» **EXERCISE DIRECTIONS**:
Print the entries exactly; no image belongs in the copy.

» **DATA EXCERPTS**:
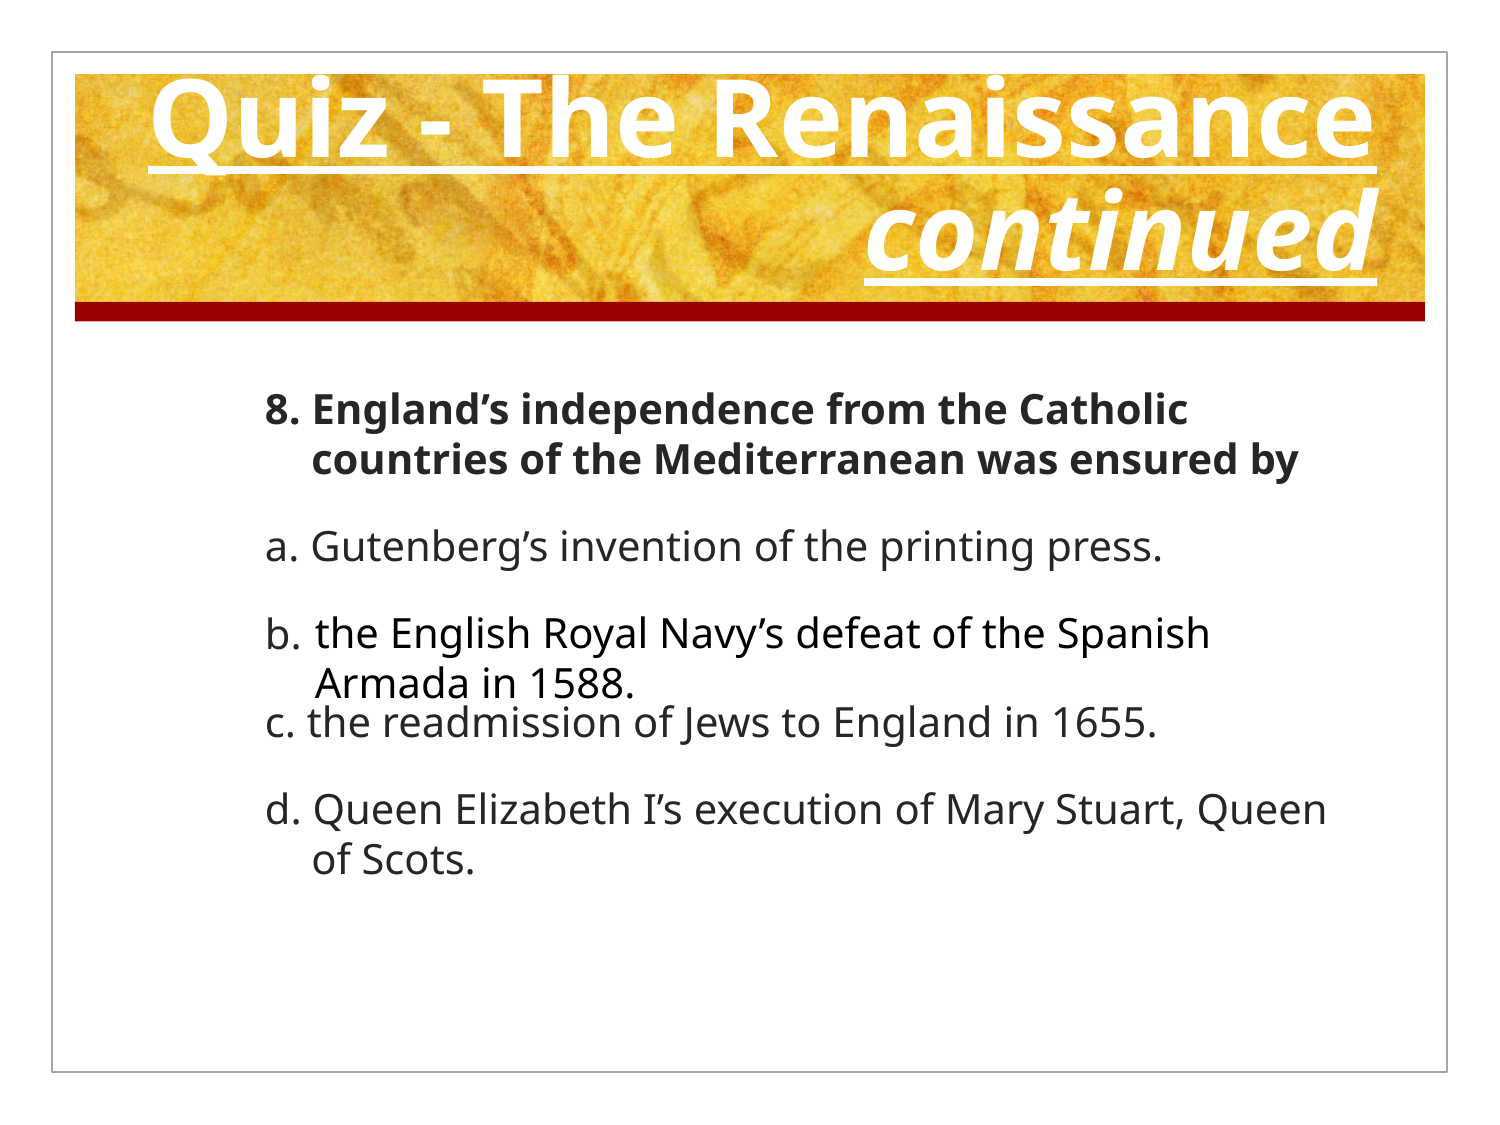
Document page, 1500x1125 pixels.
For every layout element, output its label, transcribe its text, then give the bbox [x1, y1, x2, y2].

title Quiz - The Renaissance continued [108, 74, 1392, 292]
picture [75, 74, 1425, 301]
list 8. England’s independence from the Catholic countries of the Mediterranean was ensured by a. Gutenberg’s invention of the printing press. b. c. the readmission of Jews to England in 1655. d. Queen Elizabeth I’s execution of Mary Stuart, Queen of Scots. [249, 375, 1392, 1005]
text_box the English Royal Navy’s defeat of the Spanish Armada in 1588. [299, 599, 1338, 715]
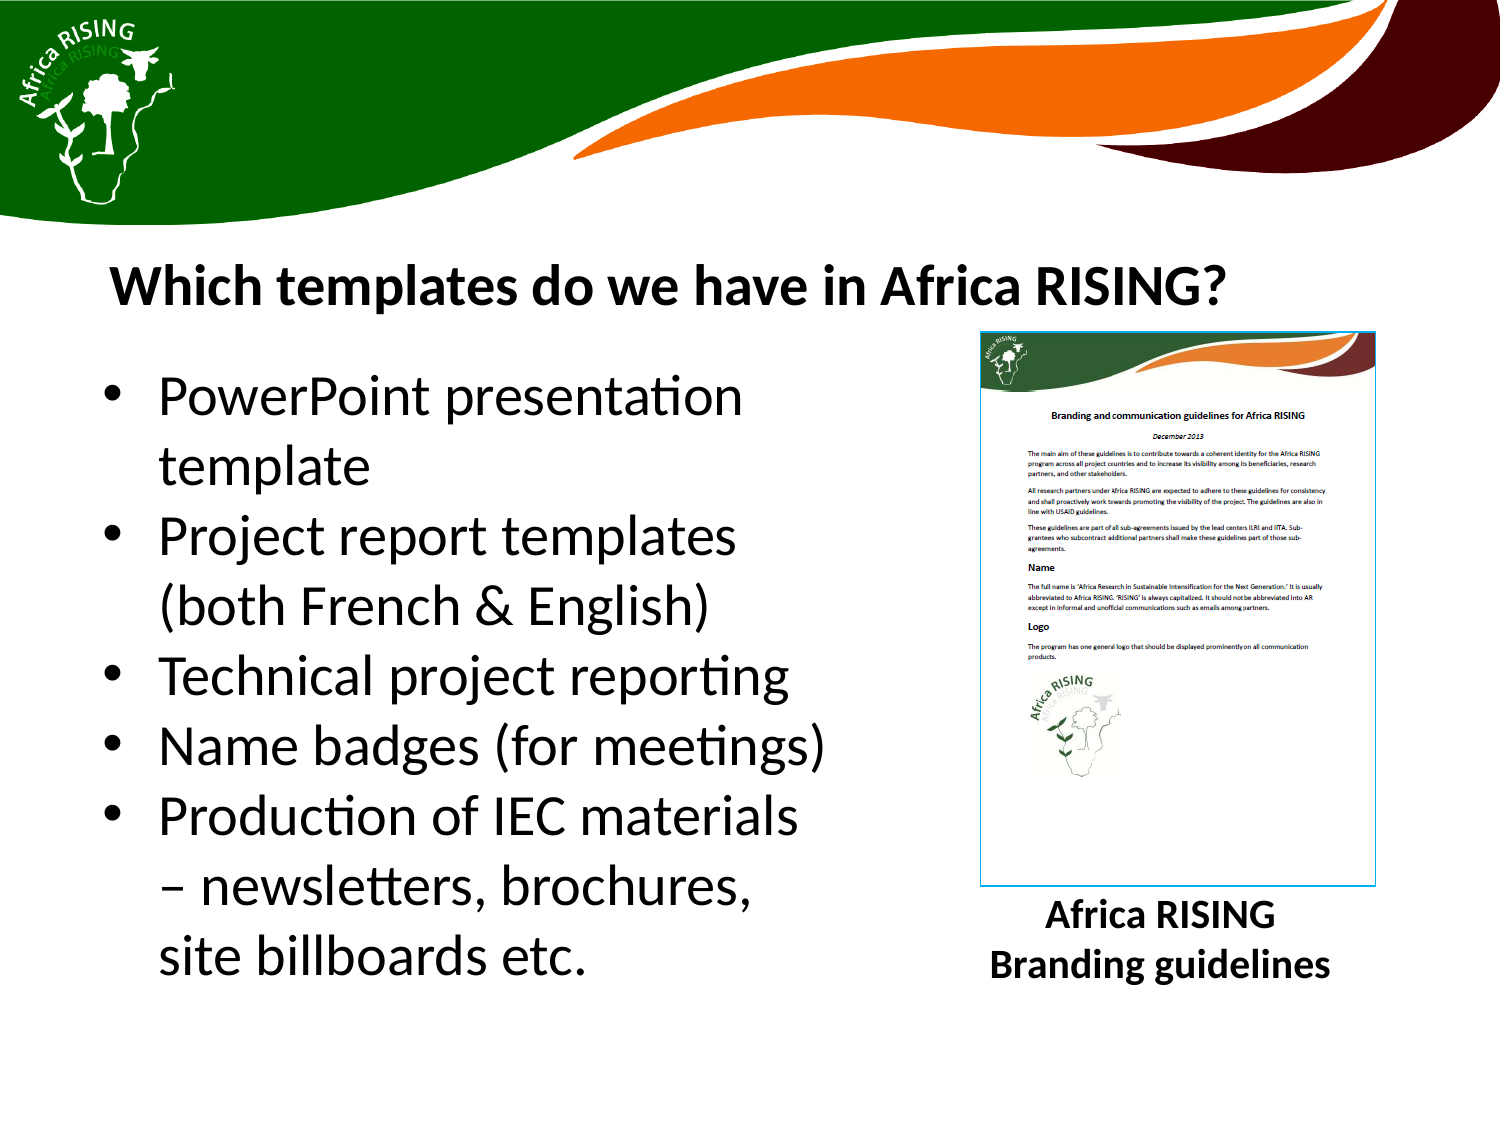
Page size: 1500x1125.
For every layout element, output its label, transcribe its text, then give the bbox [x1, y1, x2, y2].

picture [0, 0, 1500, 226]
text_box Which templates do we have in Africa RISING? [94, 239, 1245, 325]
text_box Africa RISING Branding guidelines [960, 879, 1361, 995]
picture [982, 334, 1374, 884]
text_box PowerPoint presentation template Project report templates (both French & English) Technical project reporting Name badges (for meetings) Production of IEC materials – newsletters, brochures, site billboards etc. [87, 350, 850, 995]
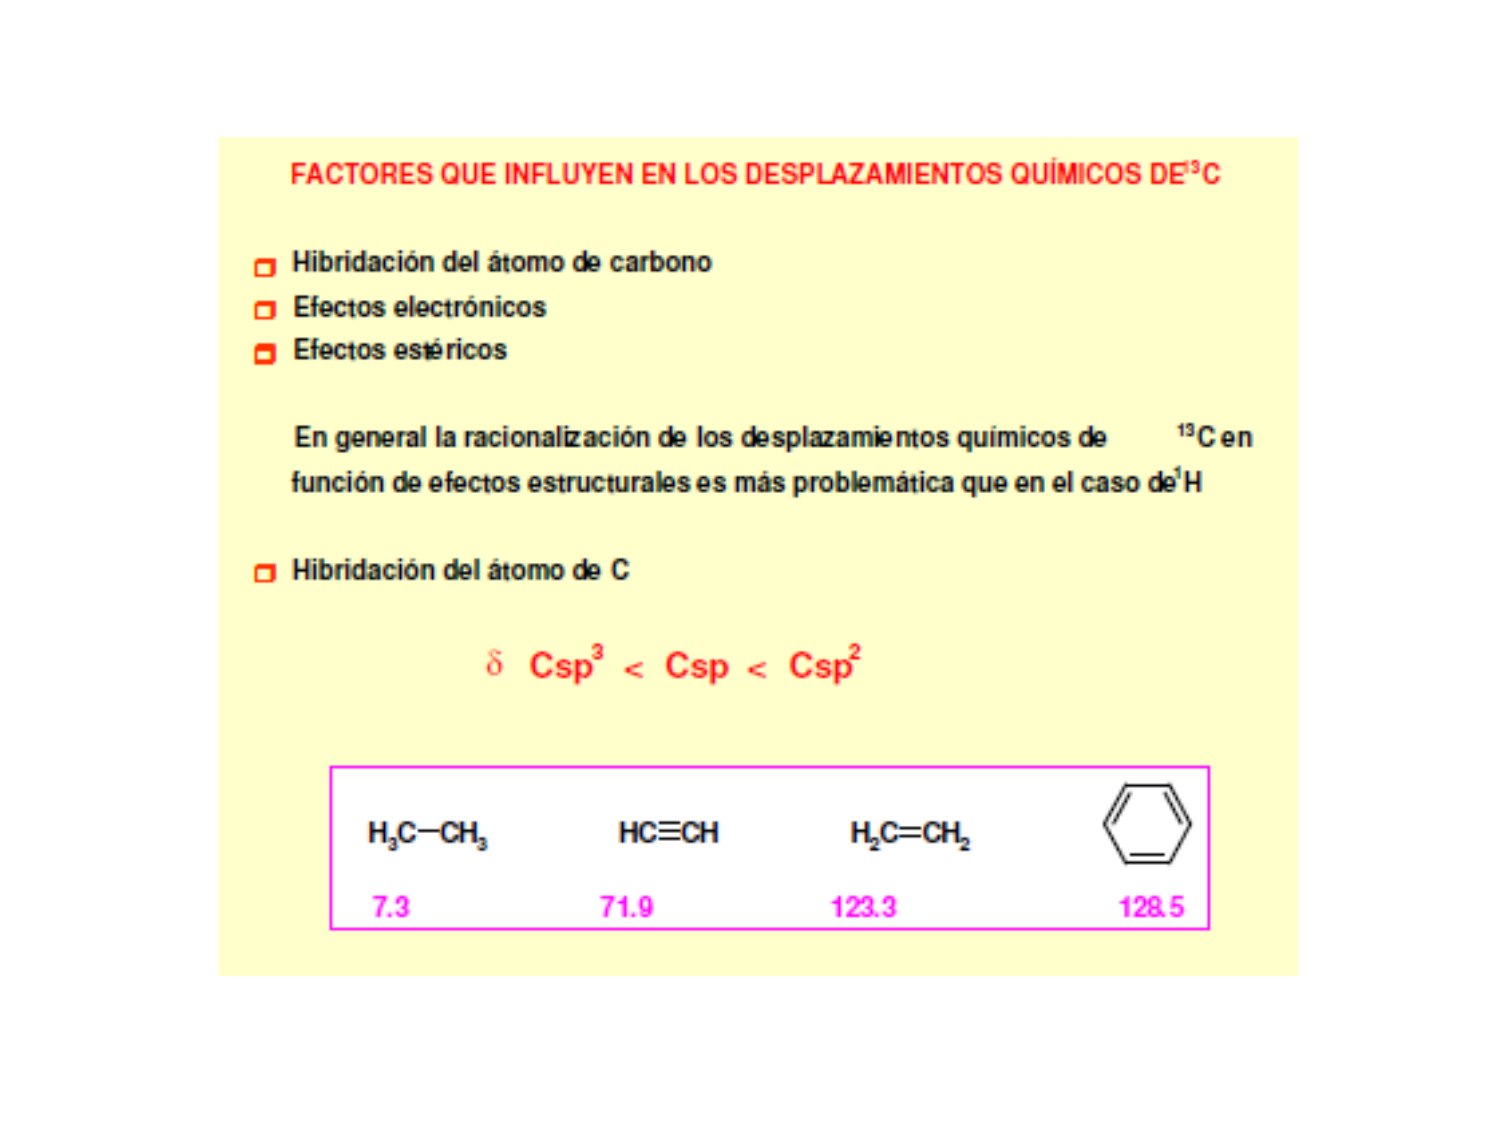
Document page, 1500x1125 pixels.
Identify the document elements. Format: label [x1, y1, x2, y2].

picture [218, 136, 1299, 977]
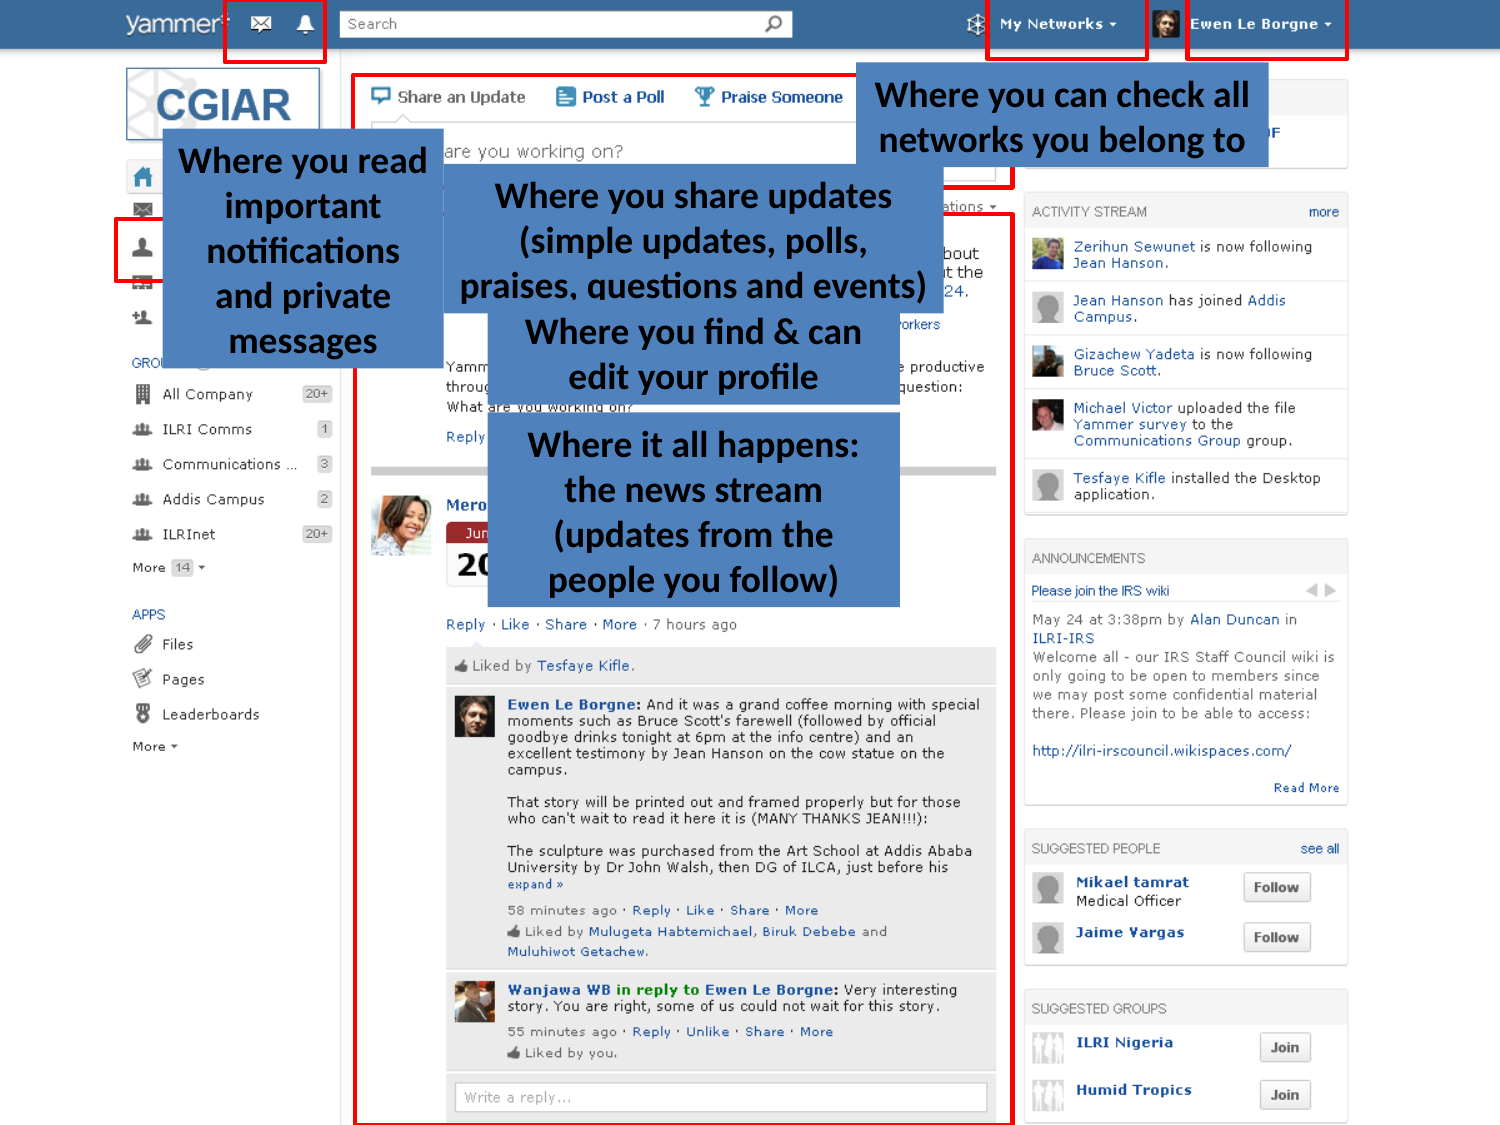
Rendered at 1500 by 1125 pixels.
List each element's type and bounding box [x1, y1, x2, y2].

picture [0, 0, 1500, 1125]
text_box [115, 0, 1348, 282]
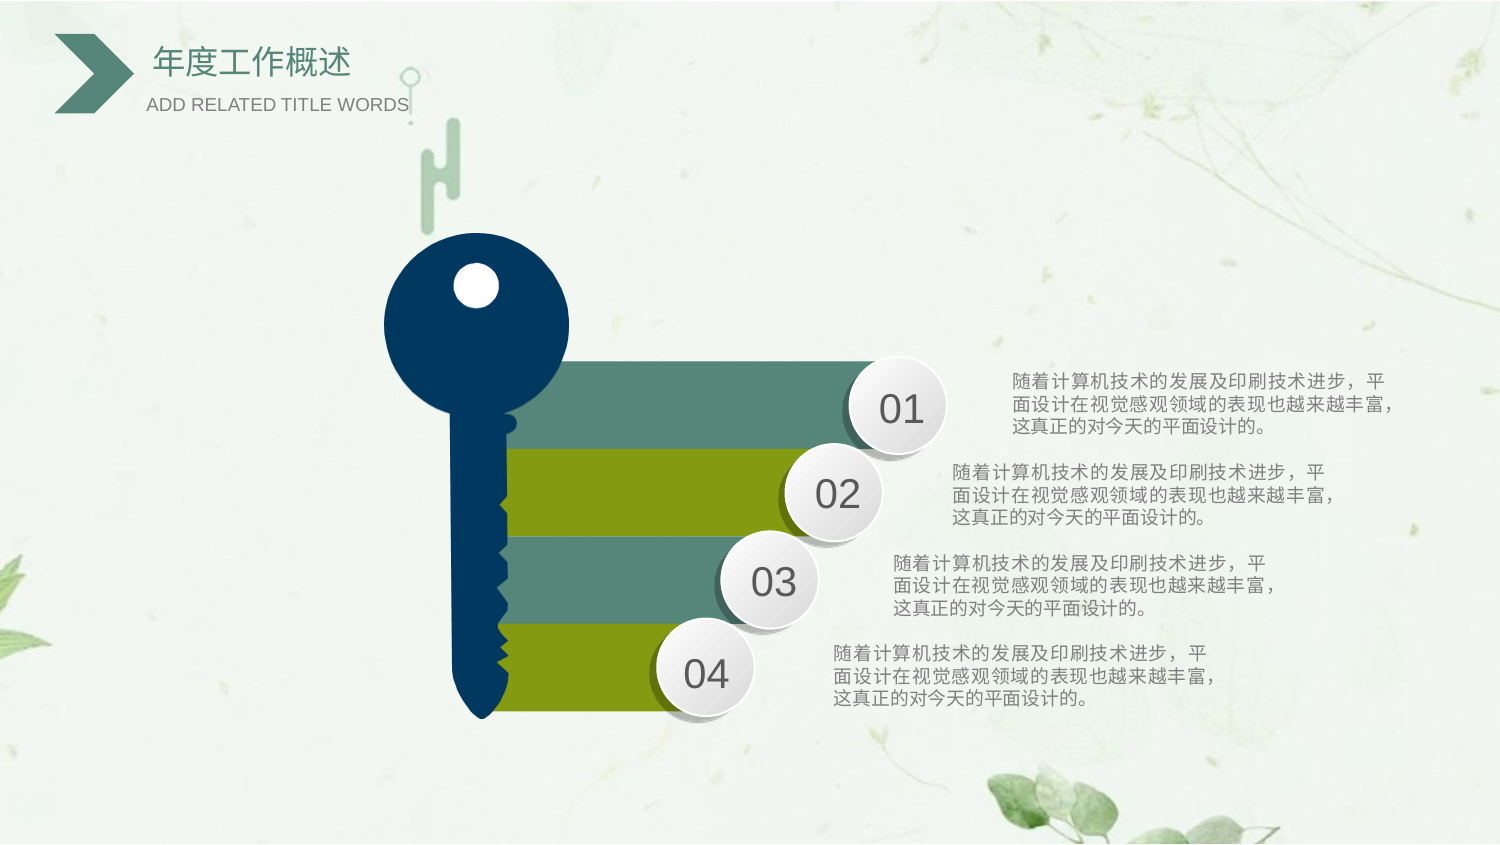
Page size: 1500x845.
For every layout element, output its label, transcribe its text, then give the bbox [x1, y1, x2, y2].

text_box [569, 356, 947, 454]
text_box 随着计算机技术的发展及印刷技术进步，平面设计在视觉感观领域的表现也越来越丰富，这真正的对今天的平面设计的。 [878, 543, 1281, 627]
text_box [569, 444, 883, 542]
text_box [569, 531, 819, 629]
text_box 随着计算机技术的发展及印刷技术进步，平面设计在视觉感观领域的表现也越来越丰富，这真正的对今天的平面设计的。 [938, 453, 1341, 536]
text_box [569, 618, 755, 717]
text_box 随着计算机技术的发展及印刷技术进步，平面设计在视觉感观领域的表现也越来越丰富，这真正的对今天的平面设计的。 [997, 362, 1400, 446]
text_box 随着计算机技术的发展及印刷技术进步，平面设计在视觉感观领域的表现也越来越丰富，这真正的对今天的平面设计的。 [819, 634, 1222, 717]
picture [0, 2, 1500, 844]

» **TASK SOLUTION**:
Document page, 1500x1125 pixels.
For every layout element, output its label, transcribe its text, then give the bbox [x1, y1, x2, y2].

title Quiz - The Renaissance continued [108, 74, 1392, 292]
picture [75, 74, 1425, 301]
list 8. England’s independence from the Catholic countries of the Mediterranean was ensured by a. Gutenberg’s invention of the printing press. b. c. the readmission of Jews to England in 1655. d. Queen Elizabeth I’s execution of Mary Stuart, Queen of Scots. [249, 375, 1392, 1005]
text_box the English Royal Navy’s defeat of the Spanish Armada in 1588. [299, 599, 1338, 715]
Page size: 1500x1125.
For every layout element, output its label, transcribe its text, then give the bbox [x1, y1, x2, y2].

picture [0, 0, 1500, 226]
text_box Which templates do we have in Africa RISING? [94, 239, 1245, 325]
text_box Africa RISING Branding guidelines [960, 879, 1361, 995]
picture [982, 334, 1374, 884]
text_box PowerPoint presentation template Project report templates (both French & English) Technical project reporting Name badges (for meetings) Production of IEC materials – newsletters, brochures, site billboards etc. [87, 350, 850, 995]
Document page, 1500x1125 pixels.
Identify the document elements. Format: label [x1, y1, x2, y2].

picture [218, 136, 1299, 977]
Rendered at 1500 by 1125 pixels.
List each element's type and bounding box [x1, y1, x2, y2].

picture [0, 0, 1500, 1125]
text_box [115, 0, 1348, 282]
Page size: 1500x845.
For every layout element, output its label, transcribe its text, then give the bbox [x1, y1, x2, y2].

text_box [569, 356, 947, 454]
text_box 随着计算机技术的发展及印刷技术进步，平面设计在视觉感观领域的表现也越来越丰富，这真正的对今天的平面设计的。 [878, 543, 1281, 627]
text_box [569, 444, 883, 542]
text_box [569, 531, 819, 629]
text_box 随着计算机技术的发展及印刷技术进步，平面设计在视觉感观领域的表现也越来越丰富，这真正的对今天的平面设计的。 [938, 453, 1341, 536]
text_box [569, 618, 755, 717]
text_box 随着计算机技术的发展及印刷技术进步，平面设计在视觉感观领域的表现也越来越丰富，这真正的对今天的平面设计的。 [997, 362, 1400, 446]
text_box 随着计算机技术的发展及印刷技术进步，平面设计在视觉感观领域的表现也越来越丰富，这真正的对今天的平面设计的。 [819, 634, 1222, 717]
picture [0, 2, 1500, 844]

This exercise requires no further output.